Repeat the records exactly as given. Do not include the pictures.

**********

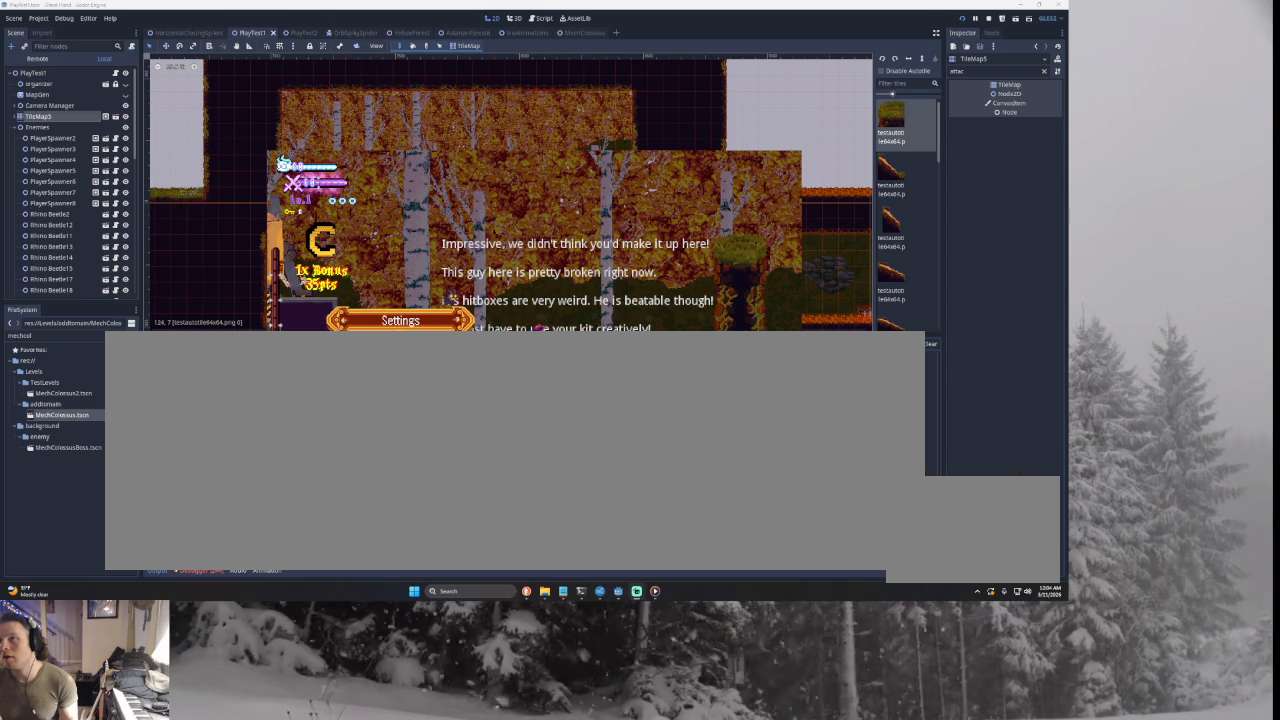
{"buttons": ["CROSS"], "left_stick": "center", "right_stick": "center", "events": []}
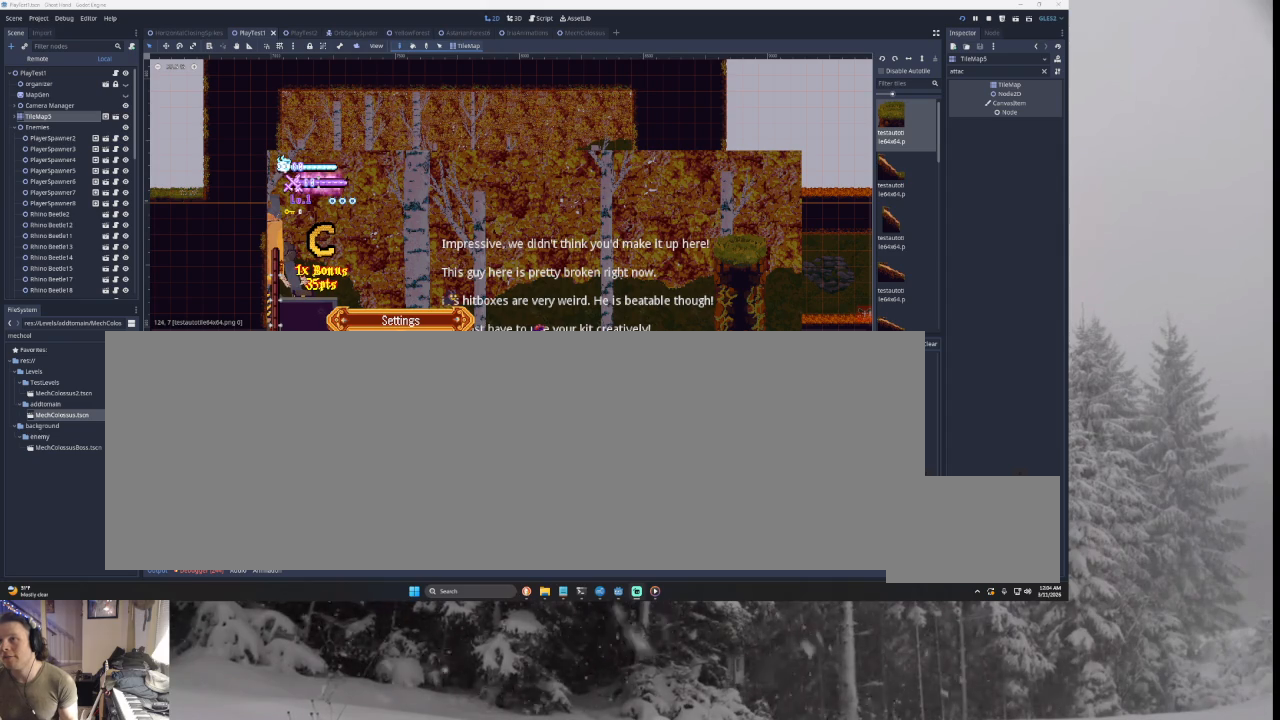
{"buttons": ["CROSS"], "left_stick": "center", "right_stick": "center", "events": []}
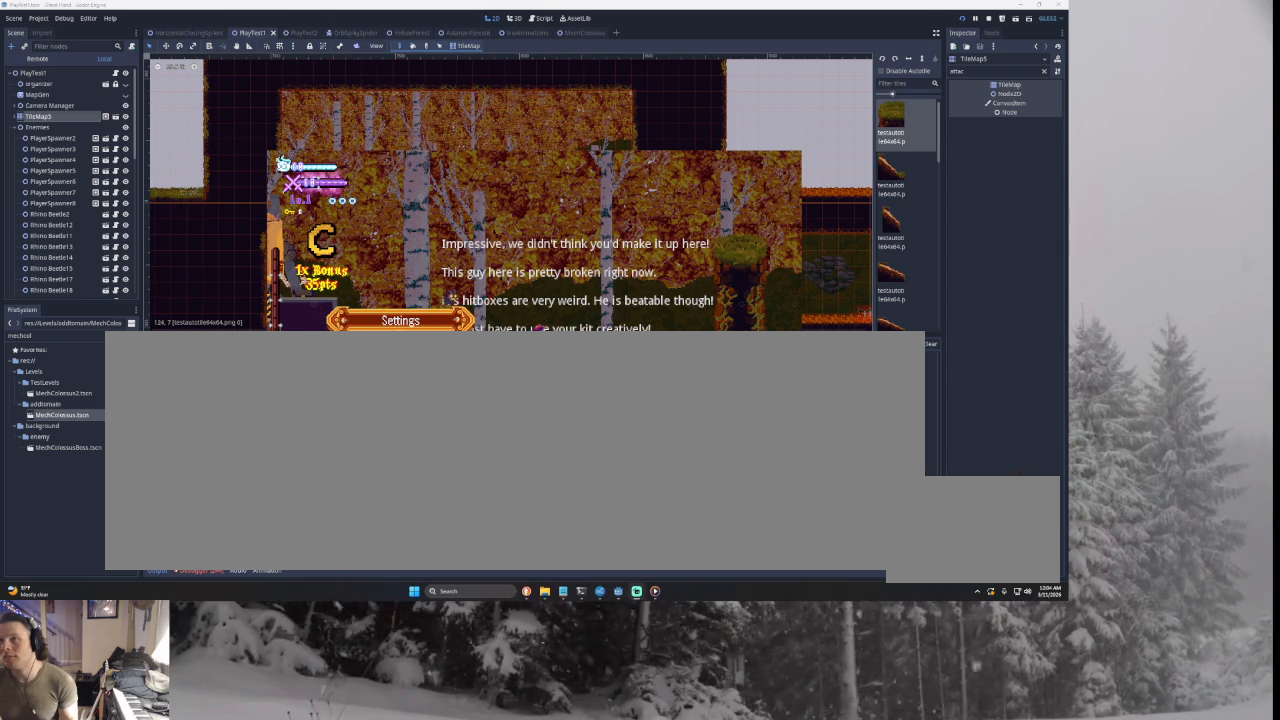
{"buttons": ["CROSS"], "left_stick": "center", "right_stick": "center", "events": []}
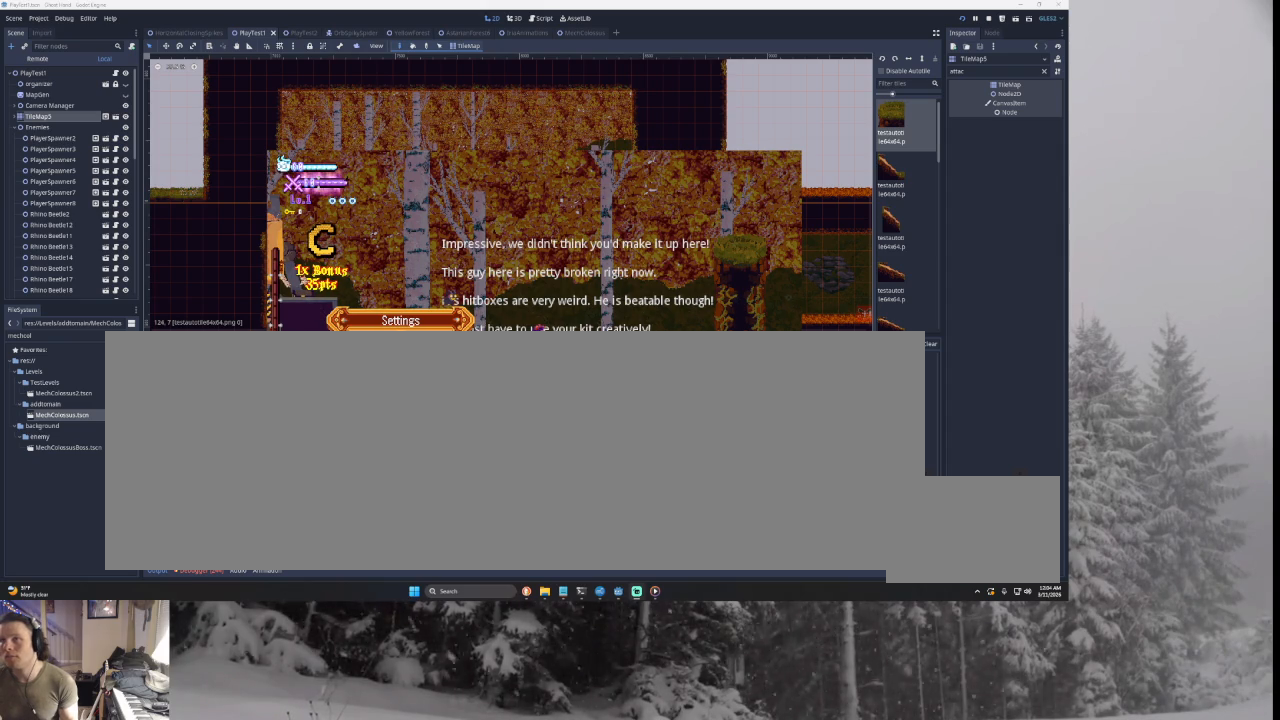
{"buttons": ["CROSS"], "left_stick": "center", "right_stick": "center", "events": []}
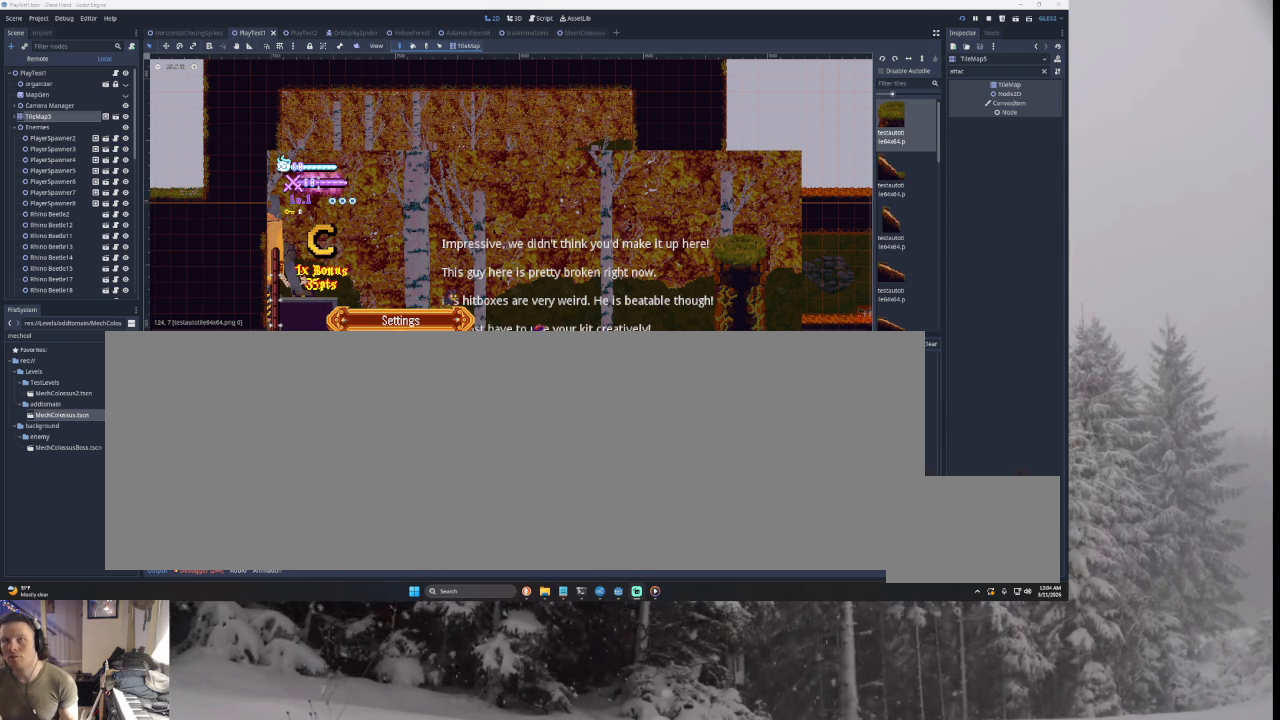
{"buttons": ["CROSS"], "left_stick": "center", "right_stick": "center", "events": []}
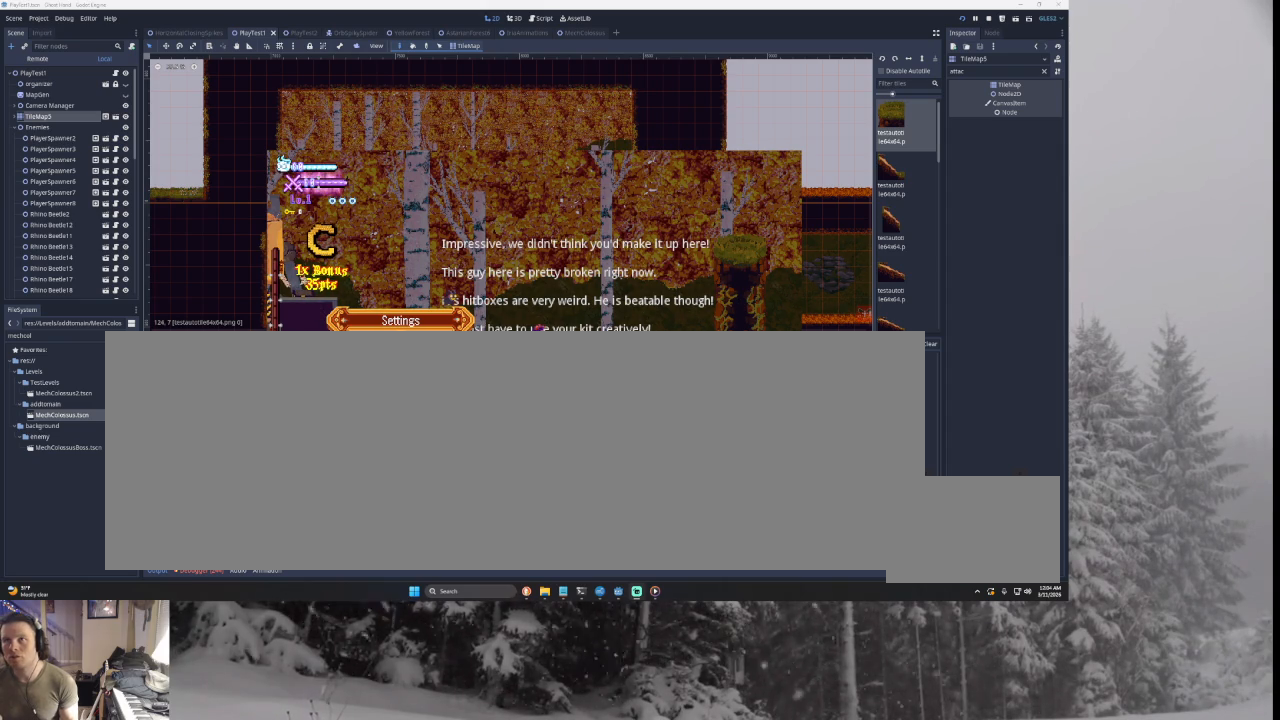
{"buttons": ["CROSS"], "left_stick": "center", "right_stick": "center", "events": []}
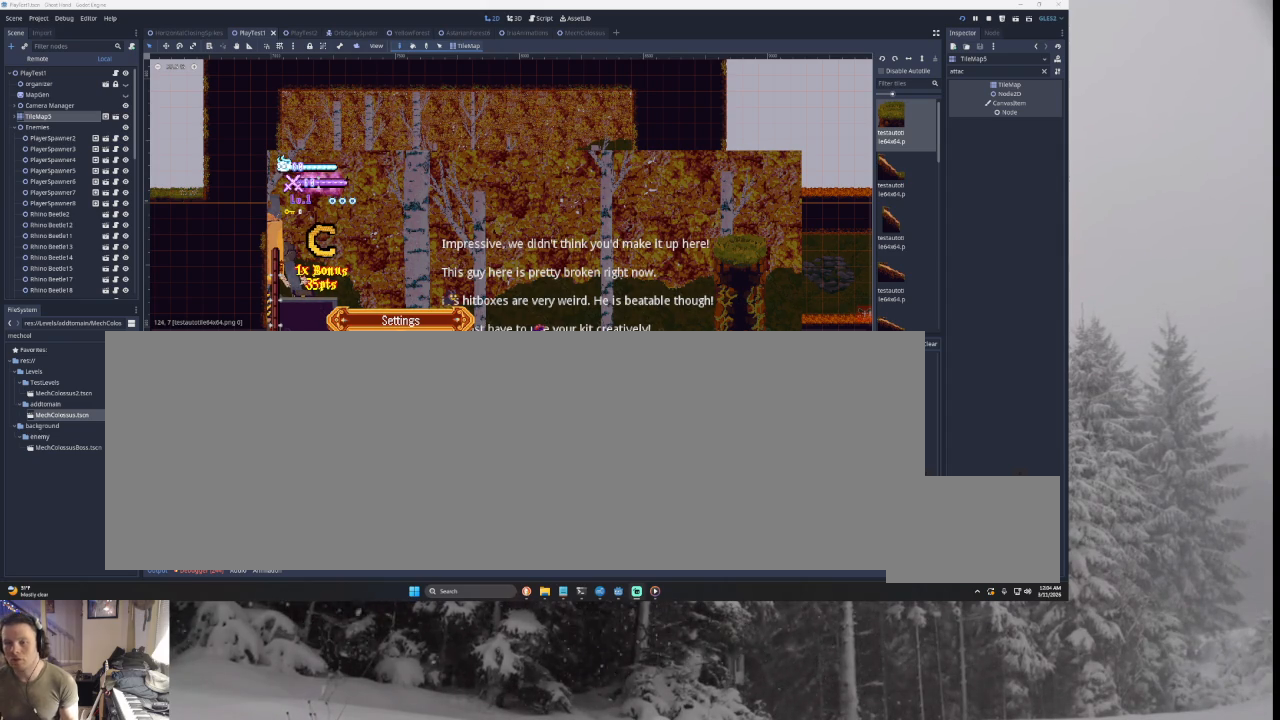
{"buttons": ["CROSS", "START"], "left_stick": "center", "right_stick": "center", "events": [[433, "START", "down"]]}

**********

- Final answer -
{"buttons": ["CROSS"], "left_stick": "center", "right_stick": "center", "events": []}
{"buttons": ["CROSS"], "left_stick": "center", "right_stick": "center", "events": []}
{"buttons": ["CROSS"], "left_stick": "center", "right_stick": "center", "events": []}
{"buttons": ["CROSS"], "left_stick": "center", "right_stick": "center", "events": []}
{"buttons": ["CROSS"], "left_stick": "center", "right_stick": "center", "events": []}
{"buttons": ["CROSS"], "left_stick": "center", "right_stick": "center", "events": []}
{"buttons": ["CROSS", "START"], "left_stick": "center", "right_stick": "center", "events": [[433, "START", "down"]]}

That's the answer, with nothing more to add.